→ TRECHO DE ORIGEM:
Em liberdade, planejava ser candidato novamente, mas foi insistentemente aconselhado por amigos a passar uns tempos noutro estado até a situação política e judicial se mostrar mais confiável. Então comprou passagem e seguiu. Mas dizem que nunca chegou ao seu destino. Outra versão diz que já estava em Salvador quando resolveu retornar. Não propriamente a Poço Redondo, mas para ficar escondido nos arredores esperando o momento certo para acertar contas com antigos desafetos políticos.

Nada disso pode ser confirmado. O que se tem como verdade é que viajou e se manteve por um tempo afastado de seu berço de nascimento. E também que retornou, pois numa manhã de domingo, 19 de fevereiro de 1961, Zé de Julião foi encontrado morto, assassinado, num lugar chamado Bastiana, nos arredores de sua querida cidade. As motivações desse crime ainda hoje são controversas. Muitos asseveram que foi morto à traição e a mando daqueles com quem pretendia ajustar contas, resolver na bala mágoas políticas ainda não esquecidas. Algum dia contarei a verdade de toda esse fatídico episódio.

→ TAREFA PROPOSTA: Reescreva de forma mais concisa o parágrafo do trecho que começa com "Nada disso pode ser confirmado", mantendo seus fatos principais.

→ ENTRADAS DO CONJUNTO:
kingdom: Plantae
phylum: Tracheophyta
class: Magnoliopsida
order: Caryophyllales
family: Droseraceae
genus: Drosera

==

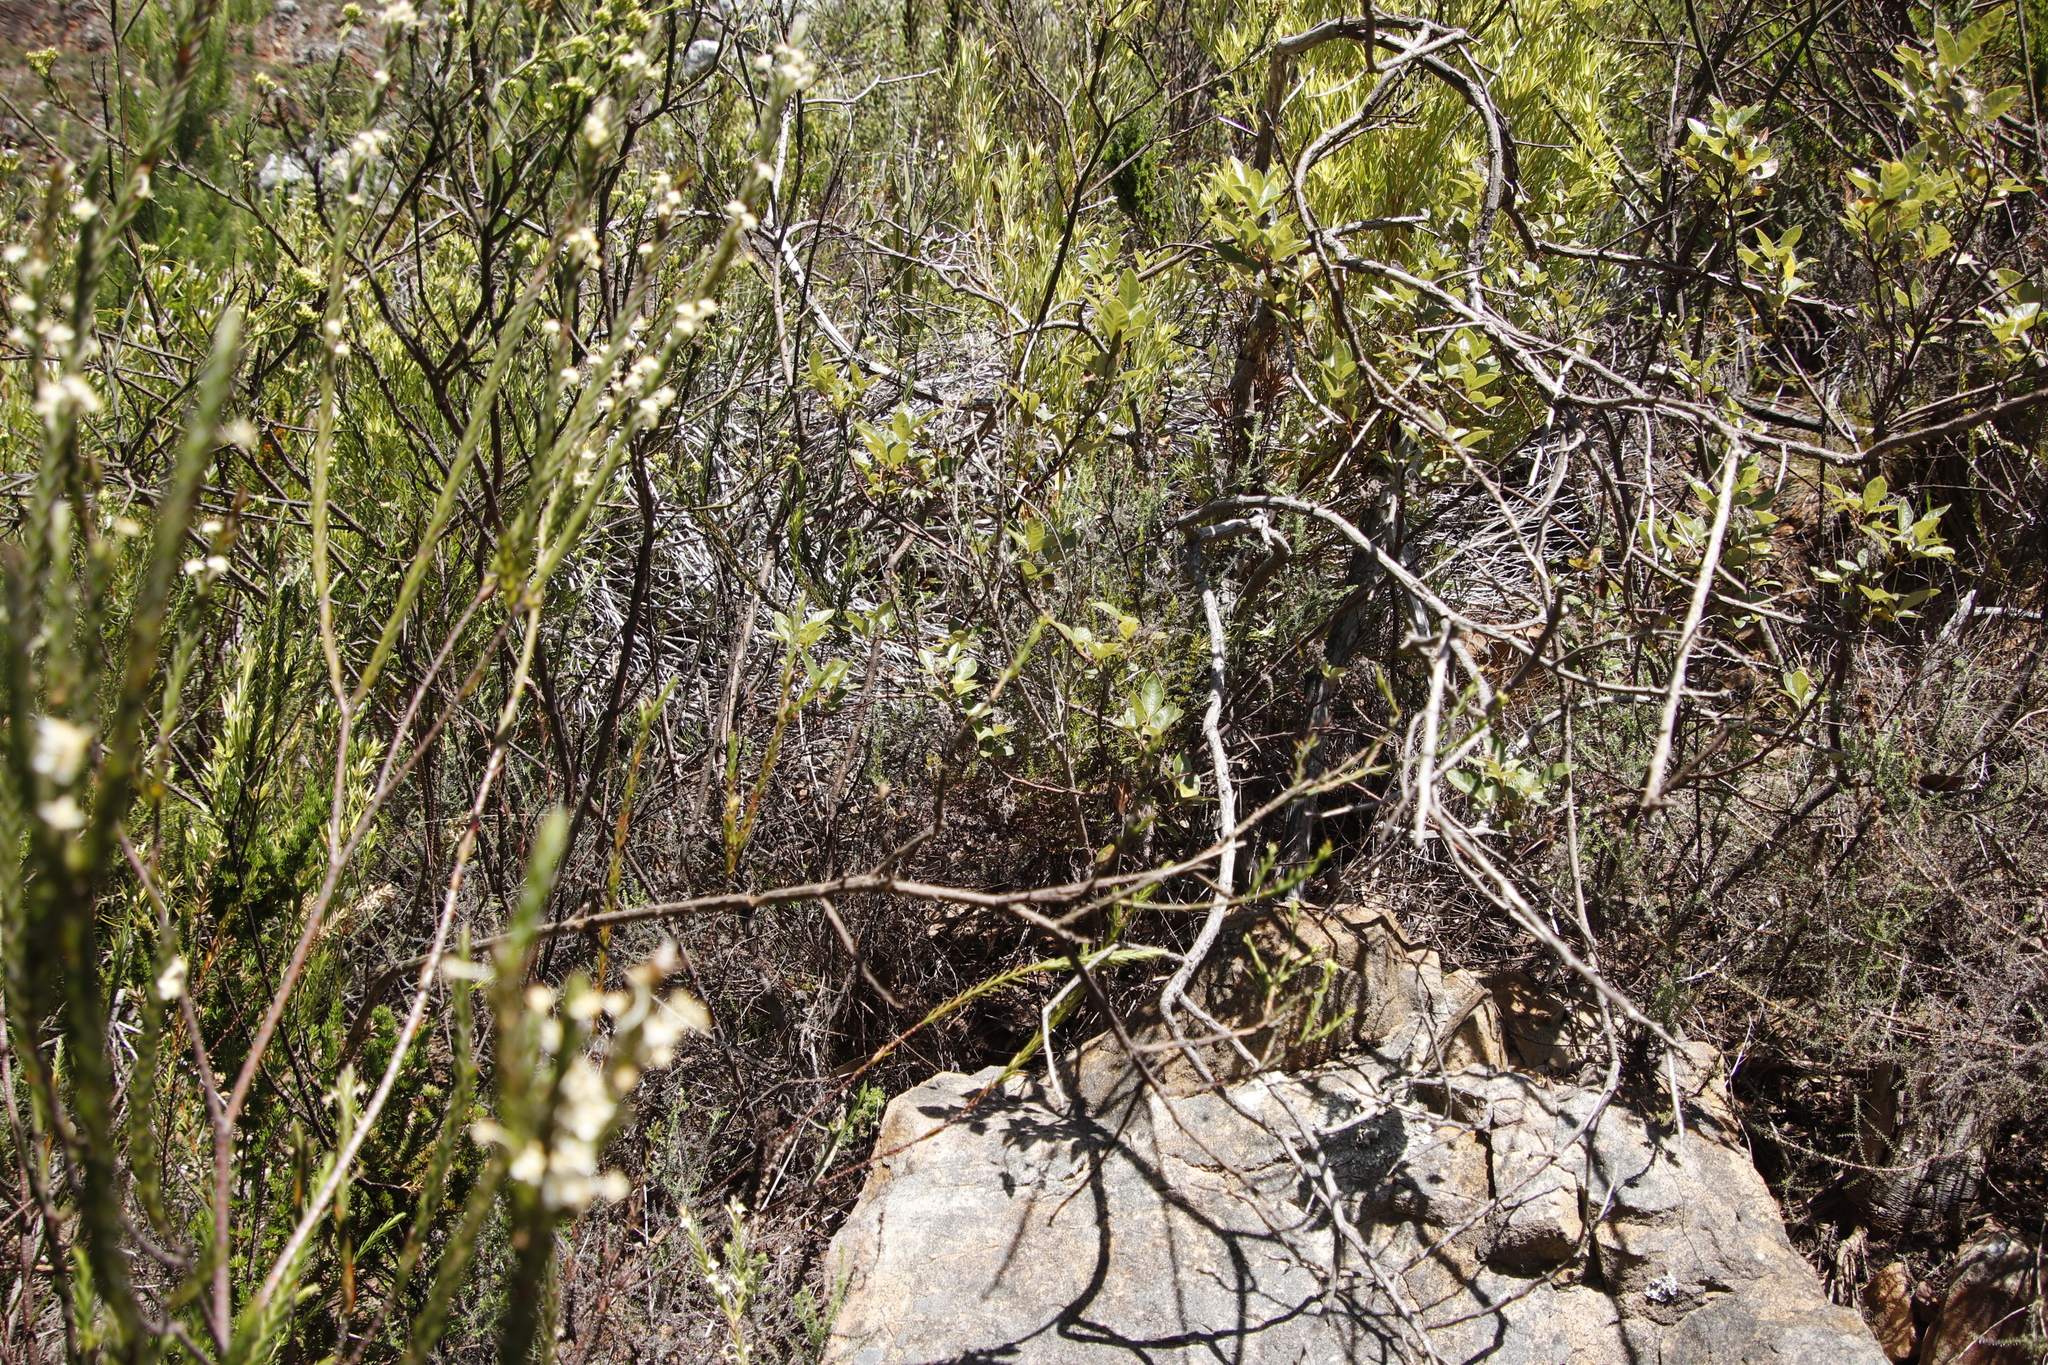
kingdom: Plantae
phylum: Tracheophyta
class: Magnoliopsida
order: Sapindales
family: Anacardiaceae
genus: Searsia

---

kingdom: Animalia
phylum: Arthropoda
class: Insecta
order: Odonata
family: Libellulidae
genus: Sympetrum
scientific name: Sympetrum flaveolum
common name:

→ RESPOSTA: As versões anteriores não podem ser confirmadas. O certo é que Zé de Julião viajou, ficou um tempo longe de sua terra natal e voltou. Na manhã de domingo, 19 de fevereiro de 1961, foi encontrado assassinado em Bastiana, nos arredores de sua cidade. As motivações do crime seguem controversas. Muitos afirmam que ele foi morto à traição, a mando daqueles com quem pretendia acertar contas políticas. Quem escreve promete um dia contar toda a verdade sobre o episódio.